▸ **Input records**
+---+
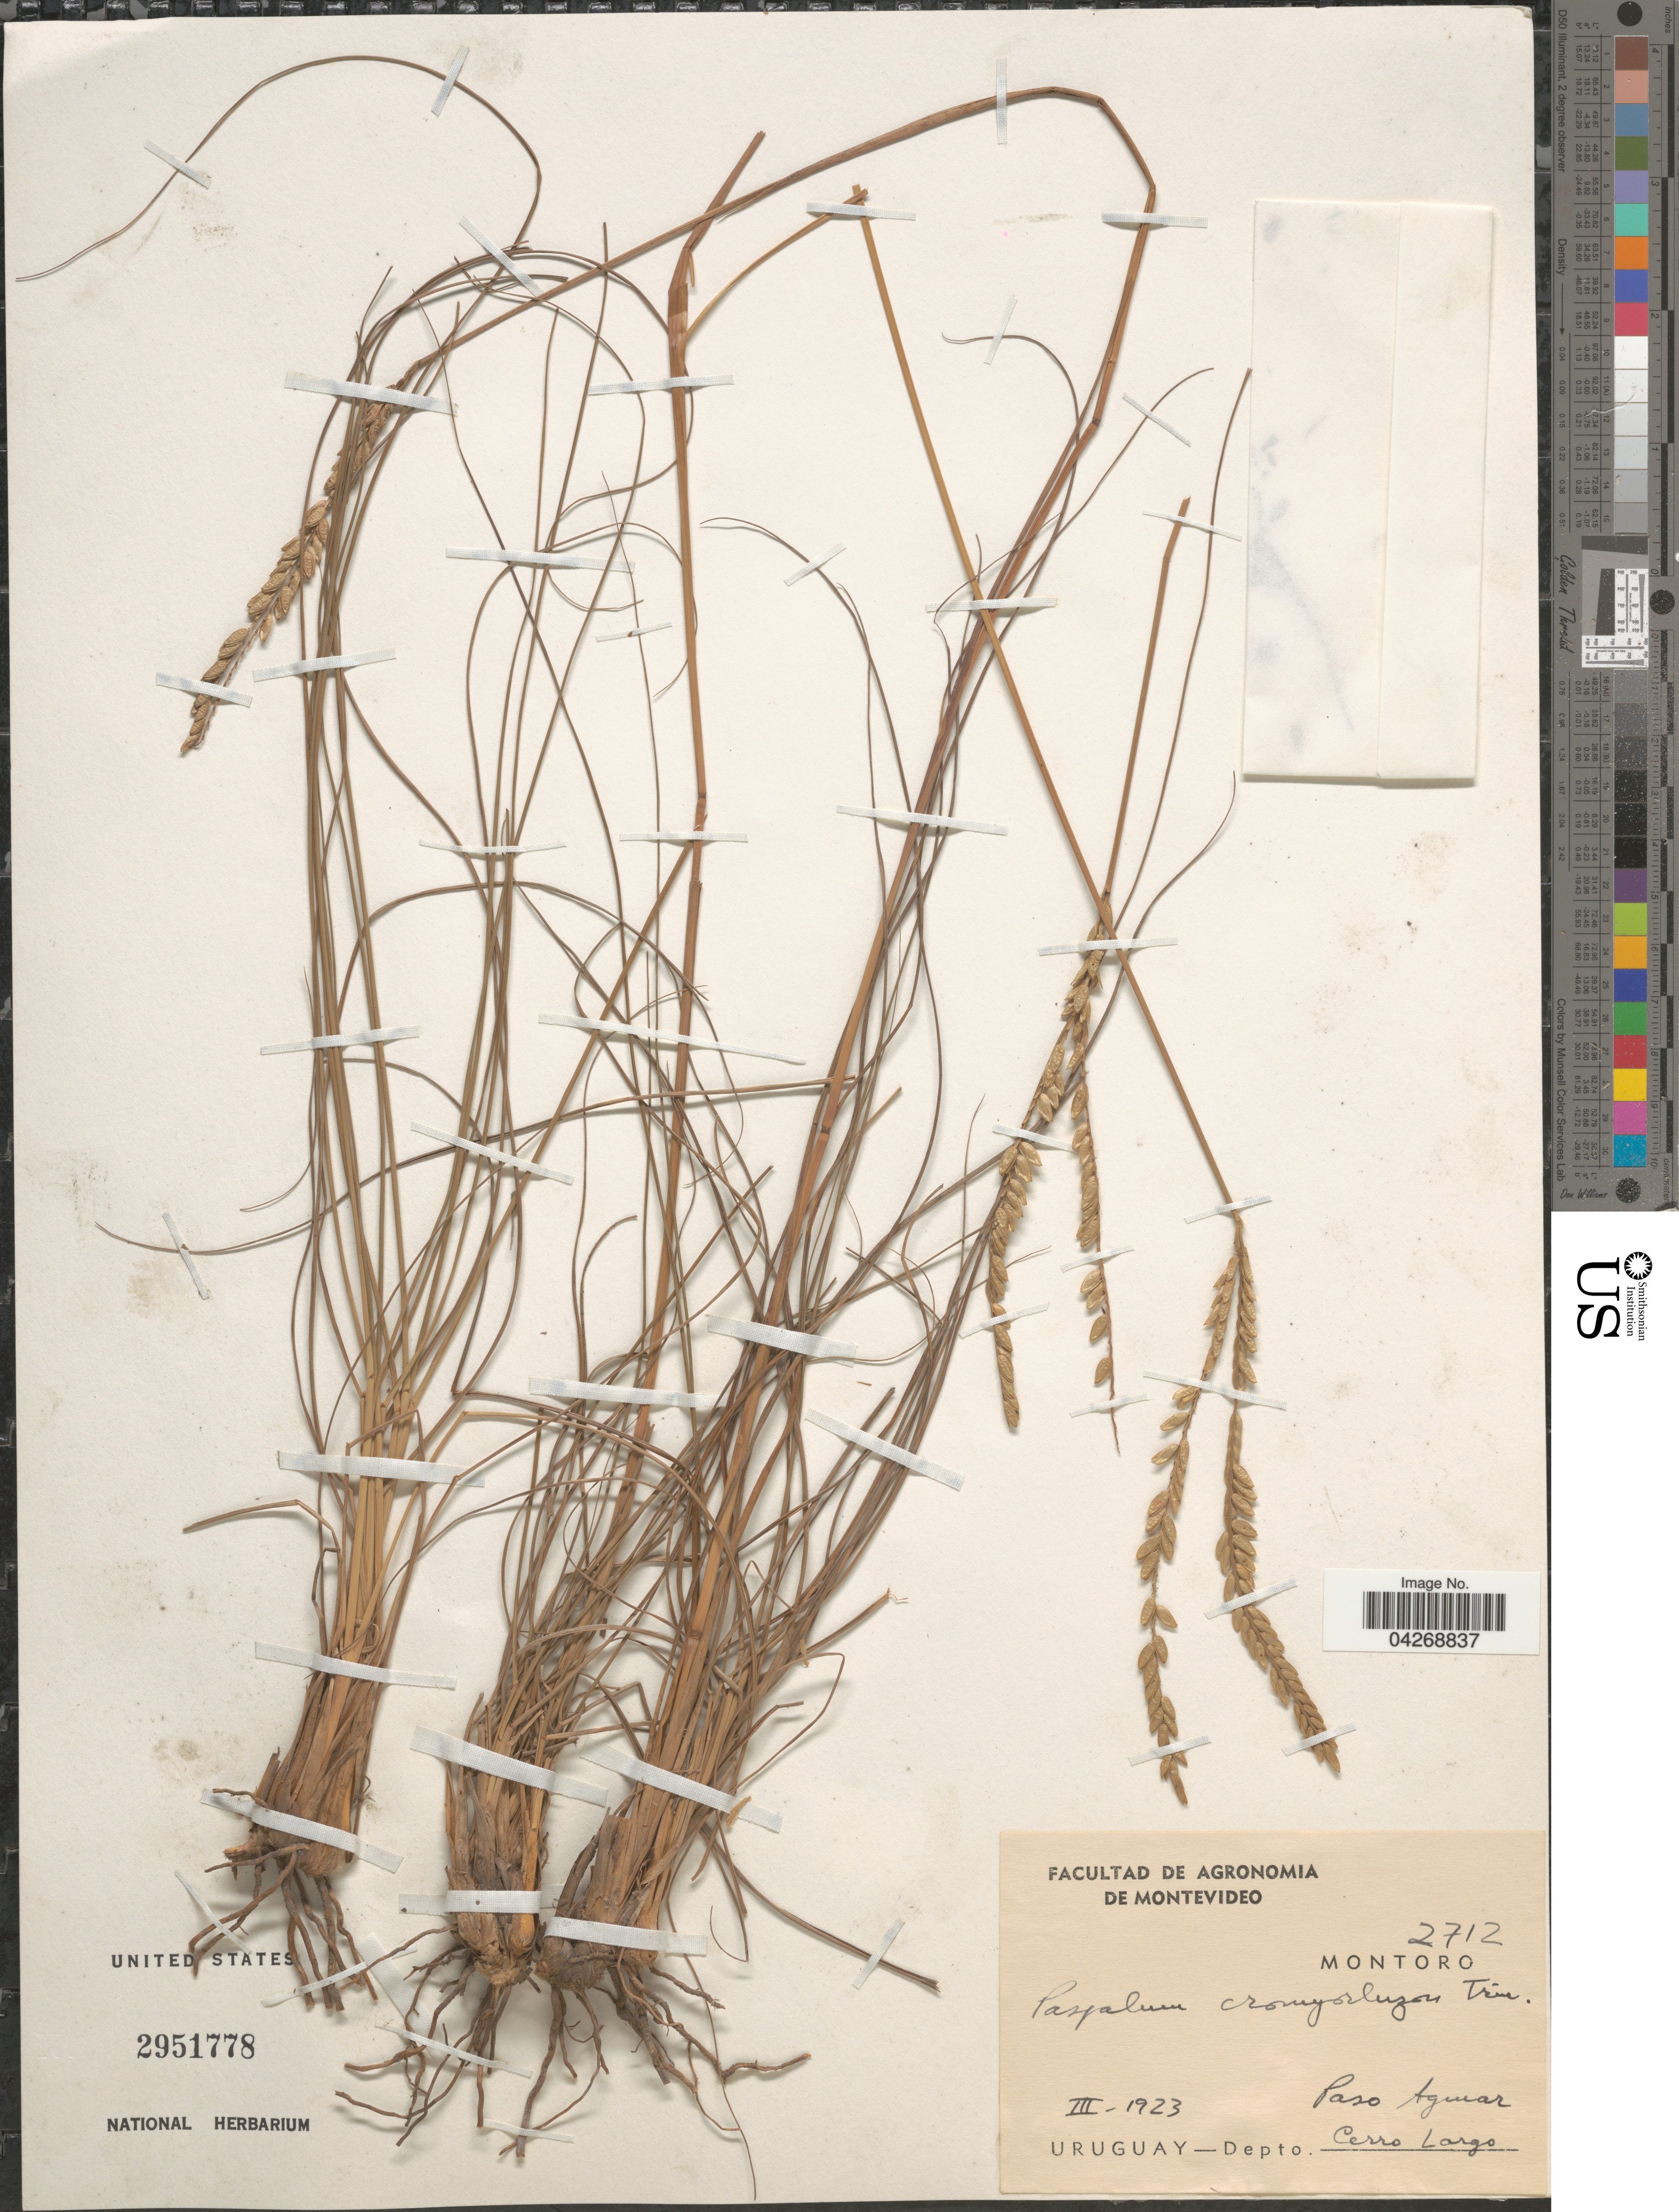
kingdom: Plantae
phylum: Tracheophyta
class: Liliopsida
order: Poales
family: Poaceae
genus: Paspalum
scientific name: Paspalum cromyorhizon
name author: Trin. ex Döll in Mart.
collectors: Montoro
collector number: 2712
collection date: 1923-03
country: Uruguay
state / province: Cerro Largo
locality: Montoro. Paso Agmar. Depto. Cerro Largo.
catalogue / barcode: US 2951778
+---+
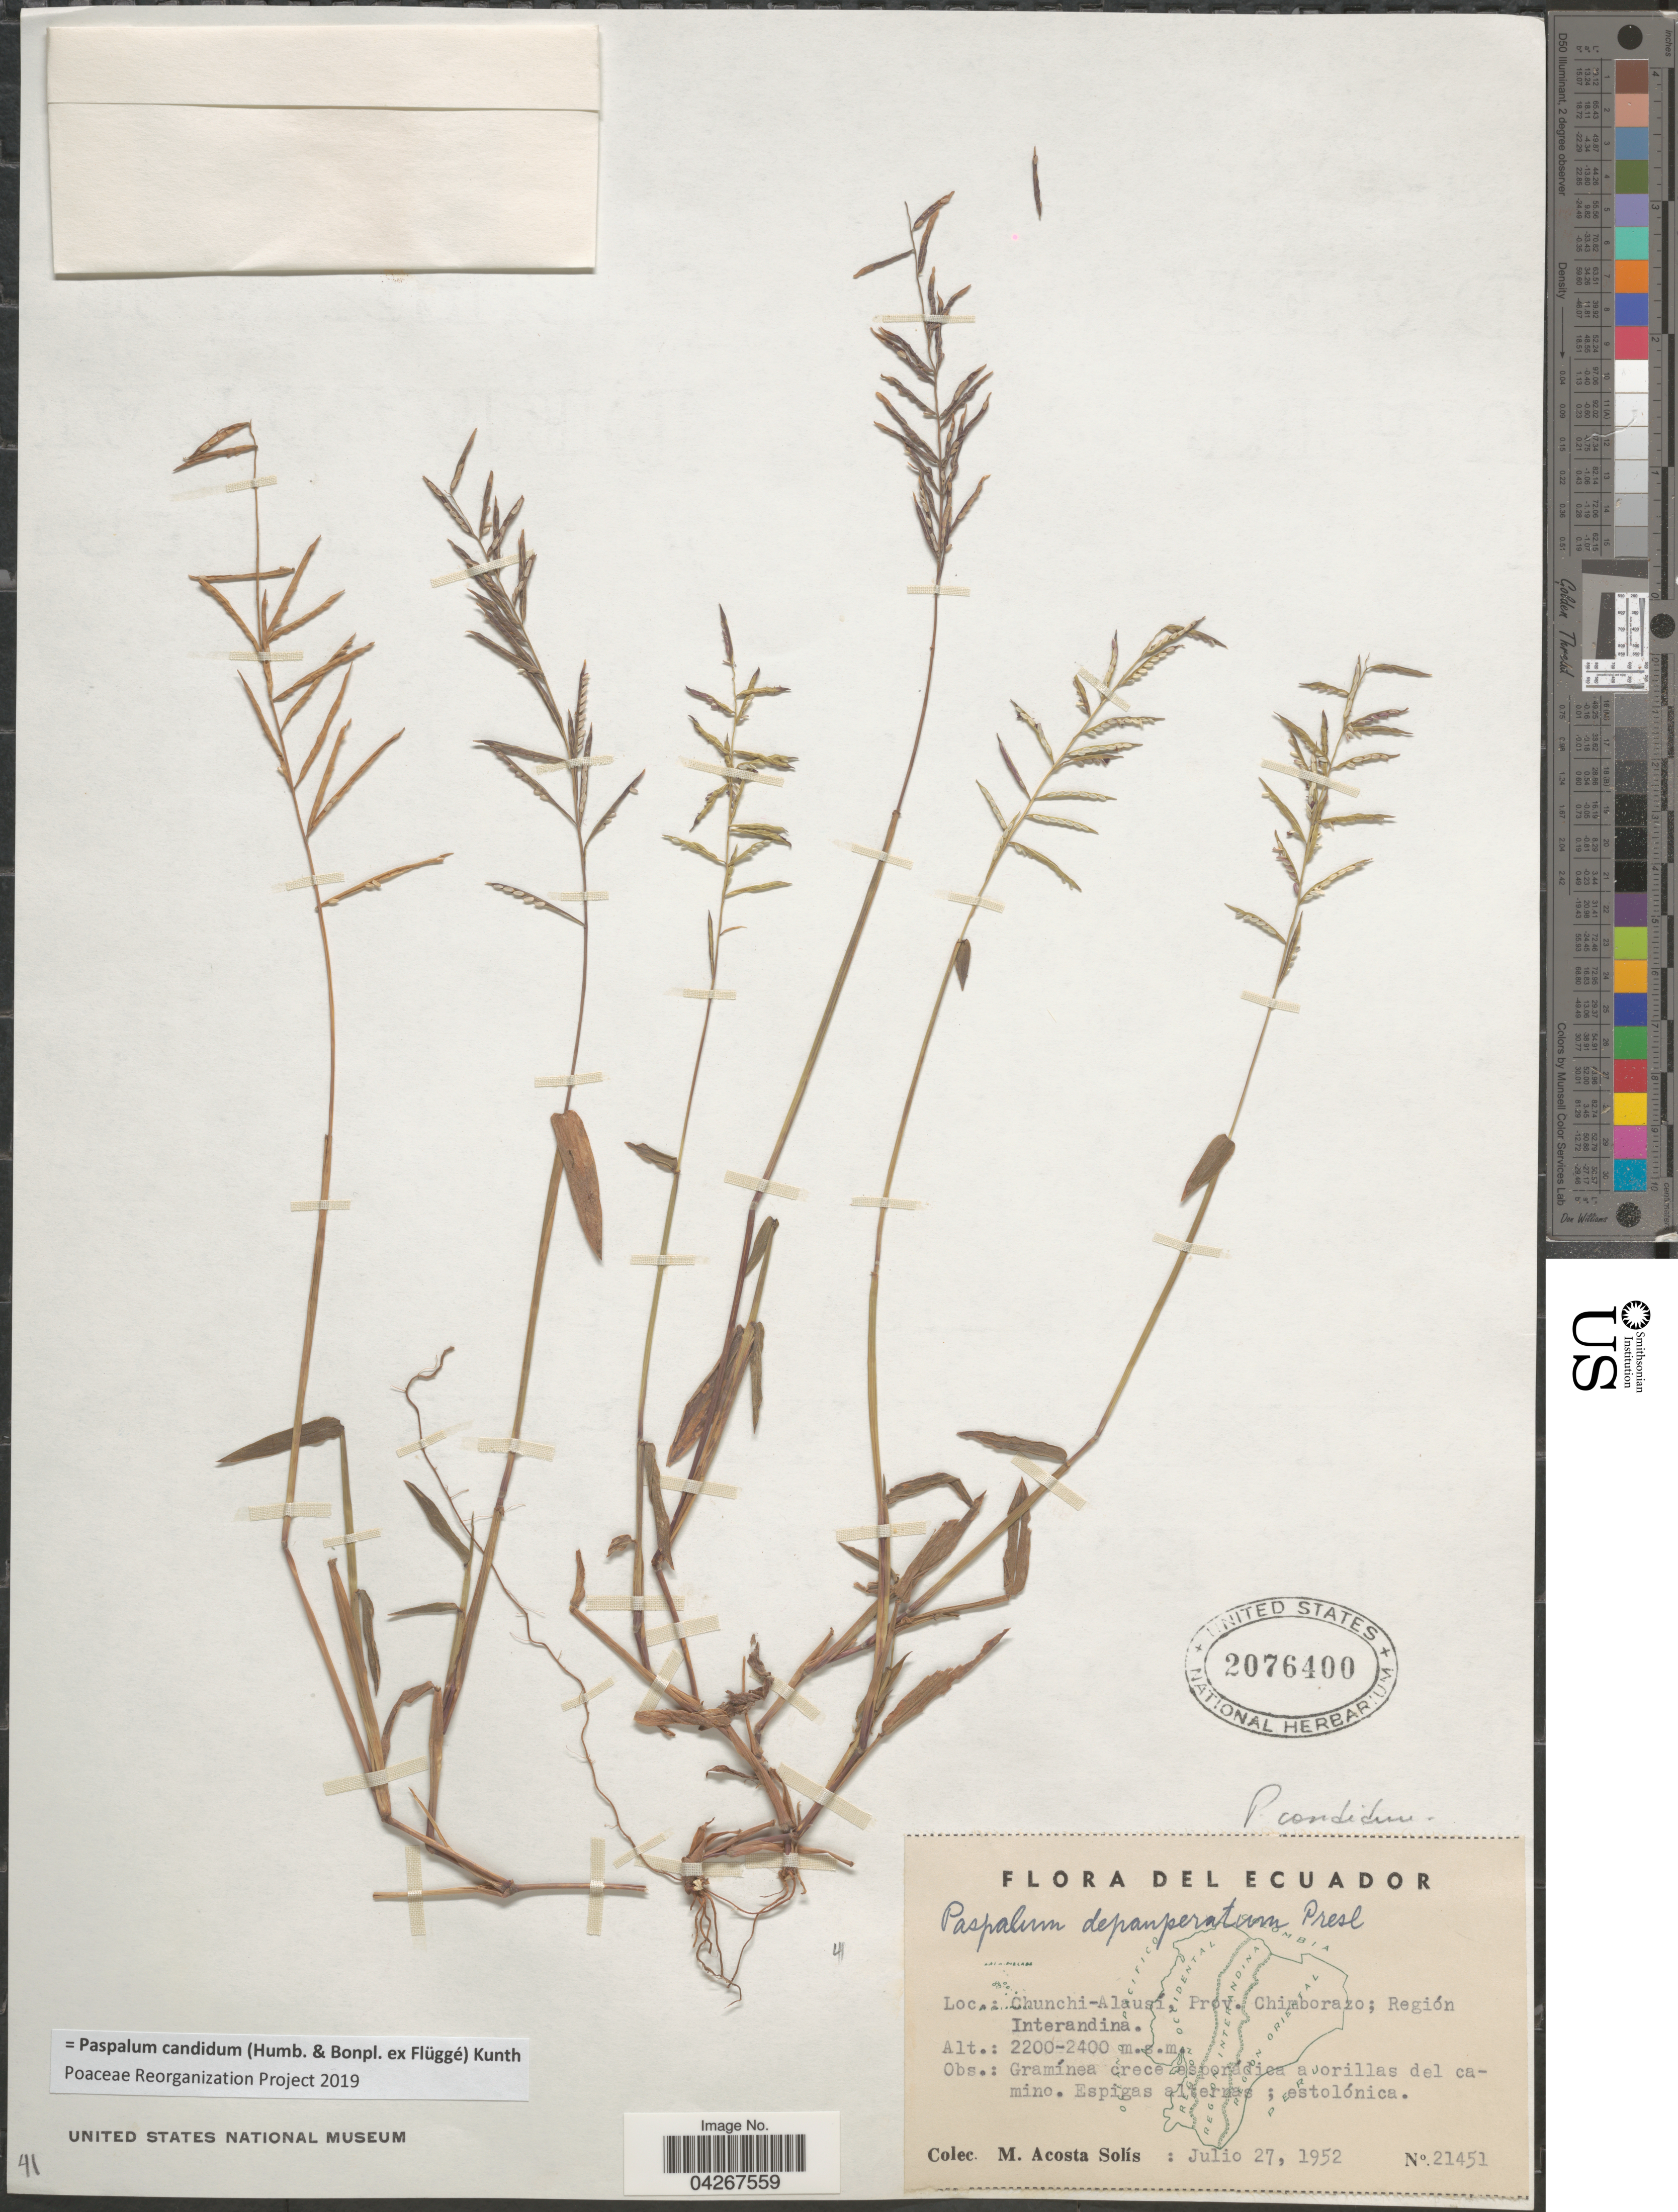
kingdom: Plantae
+---+
Update the lines of the listing from the one that has "collection date: 1923-03" through the one that has "locality: Montoro. Paso", putting "nation" in place of "country" and leaving everything else unchanged.

▸ **Exercise result**
collection date: 1923-03
nation: Uruguay
state / province: Cerro Largo
locality: Montoro. Paso Agmar. Depto. Cerro Largo.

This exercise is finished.